As recently as mid-November -- not quite two months ago -- Trump told reporters that Vladimir Putin personally assured him that Russia didn't meddle in the American election. "Every time he sees me he says, 'I didn't do that,' and I really believe that when he tells me that, he means it," the American president said in reference to his Russian counterpart.
It was part of a lengthy pattern in which Trump refused to accept U.S. intelligence agencies' findings. "Nobody really knows for sure" whether Russia intervened in the American elections, the president said in July -- after intelligence professionals told him they do know for sure.
But according to Lindsey Graham, sometime between mid-November and early-January, Trump changed his mind, and if the senator is right, the shift is a pretty important development.
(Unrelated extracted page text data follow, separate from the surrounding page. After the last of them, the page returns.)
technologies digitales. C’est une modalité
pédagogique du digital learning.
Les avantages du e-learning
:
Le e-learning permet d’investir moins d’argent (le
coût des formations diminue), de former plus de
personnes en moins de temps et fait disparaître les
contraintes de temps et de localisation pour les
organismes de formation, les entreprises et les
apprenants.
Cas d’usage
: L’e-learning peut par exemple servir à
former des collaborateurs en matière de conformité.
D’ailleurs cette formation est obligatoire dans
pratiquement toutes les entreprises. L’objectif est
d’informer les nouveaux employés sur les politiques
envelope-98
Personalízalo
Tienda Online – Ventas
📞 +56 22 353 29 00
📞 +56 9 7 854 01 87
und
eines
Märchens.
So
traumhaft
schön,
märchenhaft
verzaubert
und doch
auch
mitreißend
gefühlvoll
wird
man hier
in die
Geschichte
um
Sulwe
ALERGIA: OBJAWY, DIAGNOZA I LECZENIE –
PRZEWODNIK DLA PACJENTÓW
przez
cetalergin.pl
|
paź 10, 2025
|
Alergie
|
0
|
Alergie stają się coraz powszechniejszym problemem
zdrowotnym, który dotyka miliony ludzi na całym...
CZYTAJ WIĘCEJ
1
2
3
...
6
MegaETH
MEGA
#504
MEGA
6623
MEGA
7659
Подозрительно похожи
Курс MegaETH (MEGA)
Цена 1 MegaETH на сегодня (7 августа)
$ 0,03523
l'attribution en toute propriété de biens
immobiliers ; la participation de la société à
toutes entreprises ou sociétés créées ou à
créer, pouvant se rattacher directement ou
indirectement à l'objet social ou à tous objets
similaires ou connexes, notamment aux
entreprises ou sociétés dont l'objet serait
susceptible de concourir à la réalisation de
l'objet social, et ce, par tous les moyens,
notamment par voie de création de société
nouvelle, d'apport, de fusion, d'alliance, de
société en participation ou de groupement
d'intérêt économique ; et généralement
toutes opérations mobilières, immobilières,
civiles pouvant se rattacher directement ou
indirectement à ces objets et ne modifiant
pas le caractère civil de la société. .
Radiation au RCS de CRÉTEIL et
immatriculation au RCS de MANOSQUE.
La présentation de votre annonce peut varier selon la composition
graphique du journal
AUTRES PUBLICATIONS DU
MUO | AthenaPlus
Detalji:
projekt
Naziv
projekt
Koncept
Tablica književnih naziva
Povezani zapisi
Indeed, Graham's assertion raises some key follow-up questions for the White House:
1. Can anyone from Trump World confirm whether Graham is correct?
2. If so, what finally convinced Trump to change his mind?
3. If Trump now believes Putin's government stole American materials in order to influence the outcome of American elections, what does the president intend to do to punish our foreign attackers?
4. If Trump now accepts the intelligence community's findings, does he have any regrets about insulting intelligence agencies for so long? Should they expect a presidential apology?
Or is it possible Lindsey Graham is carrying water for his new pal, who'll soon make the senator appear foolish by saying the opposite of what the senator claimed yesterday?